#### TEKS SUMBER:
☆ ☆ ☆ ☆ ☆ ☆ ☆
BAB 1
PENDAHULUAN
1.1. Abstrak
Pengertian pendidikan
kalau ditinjau dari segi asal kata adalah, bahwa pendidikan itu berasal dari
kata “Pedagogi” dimana kata tersebut berasal dari bahasa yunani kuno,
yang kalau di eja menjadi 2 kata yaitu :
- Paid artinya=>
anak
- Agagos artinya
=> membimbing
Dengan demikian pengertian pendidikan kalau ditinjau
dari suku kata tersebut adalah cara atau ilmu untuk mengajar/membimbing anak.
Pengertian penganguran adalah sebutan
untuk suatu keadaan di mana masyarakat tidak bekerja. Menganggur adalah mereka
yang tidak mempunyai pekerjaan dalam kurun waktu seminggu sebelum pencacahan
dan sedang berusaha mencari pekerjaan dan ini mencangkup mereka yang sedang
menunggu panggilan terhadap lamaran kerja yang di ajukan atau sedang tidak
mencari kerja karena beranggapan tidak ada kesempatan kerja yang tersedia untuk
dirinya walaupun dia sanggup.
☆ ☆ ☆ ☆ ☆ ☆ ☆
#### CATATAN TERSIMPAN:
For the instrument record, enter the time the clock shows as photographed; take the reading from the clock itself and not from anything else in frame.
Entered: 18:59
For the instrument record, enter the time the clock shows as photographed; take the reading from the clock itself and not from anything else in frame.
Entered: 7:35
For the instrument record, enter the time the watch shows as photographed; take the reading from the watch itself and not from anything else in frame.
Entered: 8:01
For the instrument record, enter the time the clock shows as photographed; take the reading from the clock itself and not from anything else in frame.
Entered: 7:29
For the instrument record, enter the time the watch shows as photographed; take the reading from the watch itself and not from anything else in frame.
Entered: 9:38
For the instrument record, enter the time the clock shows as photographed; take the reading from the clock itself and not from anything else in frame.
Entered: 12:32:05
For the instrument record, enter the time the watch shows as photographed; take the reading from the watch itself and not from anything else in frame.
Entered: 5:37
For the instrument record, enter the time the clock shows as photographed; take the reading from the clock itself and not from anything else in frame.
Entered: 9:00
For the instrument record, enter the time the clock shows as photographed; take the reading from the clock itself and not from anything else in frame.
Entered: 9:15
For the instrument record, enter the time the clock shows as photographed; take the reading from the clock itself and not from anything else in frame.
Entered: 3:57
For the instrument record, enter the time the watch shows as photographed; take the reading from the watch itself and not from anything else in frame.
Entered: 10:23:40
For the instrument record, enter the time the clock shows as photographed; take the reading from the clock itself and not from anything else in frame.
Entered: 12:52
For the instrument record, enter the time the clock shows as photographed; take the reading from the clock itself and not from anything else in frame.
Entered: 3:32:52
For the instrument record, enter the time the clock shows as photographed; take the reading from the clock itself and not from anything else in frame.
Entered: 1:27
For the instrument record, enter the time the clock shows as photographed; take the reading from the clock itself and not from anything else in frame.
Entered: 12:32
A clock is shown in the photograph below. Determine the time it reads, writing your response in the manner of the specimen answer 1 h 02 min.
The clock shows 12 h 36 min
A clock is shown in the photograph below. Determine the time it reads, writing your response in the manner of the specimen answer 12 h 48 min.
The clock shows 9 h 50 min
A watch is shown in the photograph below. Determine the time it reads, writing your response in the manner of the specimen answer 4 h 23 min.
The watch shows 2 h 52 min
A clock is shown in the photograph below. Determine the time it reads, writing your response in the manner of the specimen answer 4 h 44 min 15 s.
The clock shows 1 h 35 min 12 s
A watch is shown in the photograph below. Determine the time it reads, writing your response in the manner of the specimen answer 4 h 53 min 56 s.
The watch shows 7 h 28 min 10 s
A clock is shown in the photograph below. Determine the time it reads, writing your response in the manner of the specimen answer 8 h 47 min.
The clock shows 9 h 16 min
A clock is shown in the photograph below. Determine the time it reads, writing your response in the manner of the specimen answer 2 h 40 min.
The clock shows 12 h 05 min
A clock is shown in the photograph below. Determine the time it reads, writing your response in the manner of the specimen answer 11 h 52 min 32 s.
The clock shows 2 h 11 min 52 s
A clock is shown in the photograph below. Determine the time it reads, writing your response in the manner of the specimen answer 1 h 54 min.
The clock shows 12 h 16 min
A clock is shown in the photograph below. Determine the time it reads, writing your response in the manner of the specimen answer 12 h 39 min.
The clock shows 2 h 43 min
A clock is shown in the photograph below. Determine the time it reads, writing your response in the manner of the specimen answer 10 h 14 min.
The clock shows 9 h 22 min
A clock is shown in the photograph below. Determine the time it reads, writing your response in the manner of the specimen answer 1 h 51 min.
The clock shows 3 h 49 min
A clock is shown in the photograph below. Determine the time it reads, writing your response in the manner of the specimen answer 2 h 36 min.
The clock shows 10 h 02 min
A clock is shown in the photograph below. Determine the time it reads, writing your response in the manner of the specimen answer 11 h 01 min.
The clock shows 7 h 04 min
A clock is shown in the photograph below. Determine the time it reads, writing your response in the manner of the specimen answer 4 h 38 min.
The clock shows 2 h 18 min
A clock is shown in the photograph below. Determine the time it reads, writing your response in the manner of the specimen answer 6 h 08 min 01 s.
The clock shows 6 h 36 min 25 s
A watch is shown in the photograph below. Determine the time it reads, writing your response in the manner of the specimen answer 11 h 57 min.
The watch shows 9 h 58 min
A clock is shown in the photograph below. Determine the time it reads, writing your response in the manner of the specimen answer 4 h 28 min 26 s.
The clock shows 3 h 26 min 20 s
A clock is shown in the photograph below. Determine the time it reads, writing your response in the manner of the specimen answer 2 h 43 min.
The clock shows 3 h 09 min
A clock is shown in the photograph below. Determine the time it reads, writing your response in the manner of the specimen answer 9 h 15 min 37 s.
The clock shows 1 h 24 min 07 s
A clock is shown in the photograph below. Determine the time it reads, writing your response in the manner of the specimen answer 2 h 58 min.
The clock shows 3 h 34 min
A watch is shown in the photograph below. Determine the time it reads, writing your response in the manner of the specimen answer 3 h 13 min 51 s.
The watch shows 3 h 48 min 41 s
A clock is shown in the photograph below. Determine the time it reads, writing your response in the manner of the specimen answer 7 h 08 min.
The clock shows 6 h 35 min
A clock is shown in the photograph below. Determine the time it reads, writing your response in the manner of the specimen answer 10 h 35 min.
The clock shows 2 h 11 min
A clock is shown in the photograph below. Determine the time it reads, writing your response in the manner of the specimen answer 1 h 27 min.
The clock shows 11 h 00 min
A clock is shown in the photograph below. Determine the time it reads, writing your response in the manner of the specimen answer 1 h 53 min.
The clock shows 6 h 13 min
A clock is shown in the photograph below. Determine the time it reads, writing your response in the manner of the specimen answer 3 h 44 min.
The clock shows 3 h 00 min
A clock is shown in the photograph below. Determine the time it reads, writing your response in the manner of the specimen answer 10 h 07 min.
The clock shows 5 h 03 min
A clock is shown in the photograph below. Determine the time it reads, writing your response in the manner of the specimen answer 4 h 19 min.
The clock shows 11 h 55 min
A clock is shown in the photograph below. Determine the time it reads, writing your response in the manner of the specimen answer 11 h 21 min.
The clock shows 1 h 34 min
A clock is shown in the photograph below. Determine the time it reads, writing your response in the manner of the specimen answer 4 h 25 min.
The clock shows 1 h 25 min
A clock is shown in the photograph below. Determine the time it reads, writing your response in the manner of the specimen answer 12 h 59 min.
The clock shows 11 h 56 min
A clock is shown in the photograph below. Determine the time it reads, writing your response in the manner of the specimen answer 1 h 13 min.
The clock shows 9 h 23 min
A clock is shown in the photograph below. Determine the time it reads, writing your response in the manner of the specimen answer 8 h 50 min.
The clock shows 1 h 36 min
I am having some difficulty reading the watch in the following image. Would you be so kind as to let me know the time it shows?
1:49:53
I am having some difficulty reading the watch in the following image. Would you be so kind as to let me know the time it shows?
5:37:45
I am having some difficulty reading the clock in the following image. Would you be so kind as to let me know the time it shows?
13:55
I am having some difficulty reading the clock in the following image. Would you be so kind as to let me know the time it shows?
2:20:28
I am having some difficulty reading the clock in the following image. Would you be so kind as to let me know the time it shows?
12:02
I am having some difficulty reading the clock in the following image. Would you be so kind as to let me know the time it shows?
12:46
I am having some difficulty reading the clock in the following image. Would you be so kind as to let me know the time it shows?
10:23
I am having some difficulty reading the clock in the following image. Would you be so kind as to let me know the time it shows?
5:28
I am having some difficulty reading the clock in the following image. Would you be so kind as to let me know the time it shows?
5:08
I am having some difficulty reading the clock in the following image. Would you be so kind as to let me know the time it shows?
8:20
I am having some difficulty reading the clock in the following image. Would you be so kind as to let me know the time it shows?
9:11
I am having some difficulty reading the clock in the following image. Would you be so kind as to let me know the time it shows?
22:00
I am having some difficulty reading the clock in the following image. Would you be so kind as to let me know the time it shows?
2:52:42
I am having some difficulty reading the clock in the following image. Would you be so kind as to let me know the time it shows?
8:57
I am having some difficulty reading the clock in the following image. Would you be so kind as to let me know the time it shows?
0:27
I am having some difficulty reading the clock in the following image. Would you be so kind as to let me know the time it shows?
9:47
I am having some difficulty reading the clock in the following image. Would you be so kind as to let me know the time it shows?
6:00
☆ ☆ ☆ ☆ ☆ ☆ ☆
#### DAFTAR TUGAS:
1) Menurut teks tentang pendidikan dan pengangguran, dari bahasa apa kata "Pedagogi" berasal?
2) Salin kata demi kata bagian teks tentang pendidikan dan pengangguran, mulai dari "Pengertian penganguran adalah" sampai dengan "walaupun dia sanggup.".
3) Ringkaslah teks tentang pendidikan dan pengangguran dalam dua kalimat.
Catatan di atas diambil dari sumber lain.

#### KUNCI JAWABAN:
1) Dari bahasa Yunani kuno.

2)
Pengertian penganguran adalah sebutan
untuk suatu keadaan di mana masyarakat tidak bekerja. Menganggur adalah mereka
yang tidak mempunyai pekerjaan dalam kurun waktu seminggu sebelum pencacahan
dan sedang berusaha mencari pekerjaan dan ini mencangkup mereka yang sedang
menunggu panggilan terhadap lamaran kerja yang di ajukan atau sedang tidak
mencari kerja karena beranggapan tidak ada kesempatan kerja yang tersedia untuk
dirinya walaupun dia sanggup.

3) Kata pendidikan berasal dari "Pedagogi" dalam bahasa Yunani kuno, yang terdiri atas "Paid" (anak) dan "Agagos" (membimbing), sehingga pendidikan berarti cara atau ilmu untuk mengajar atau membimbing anak. Pengangguran adalah keadaan ketika masyarakat tidak bekerja, dan penganggur ialah orang yang tidak mempunyai pekerjaan selama seminggu sebelum pencacahan serta sedang mencari kerja, termasuk yang menunggu panggilan lamaran atau tidak mencari kerja karena menganggap tidak ada kesempatan kerja baginya walaupun sanggup.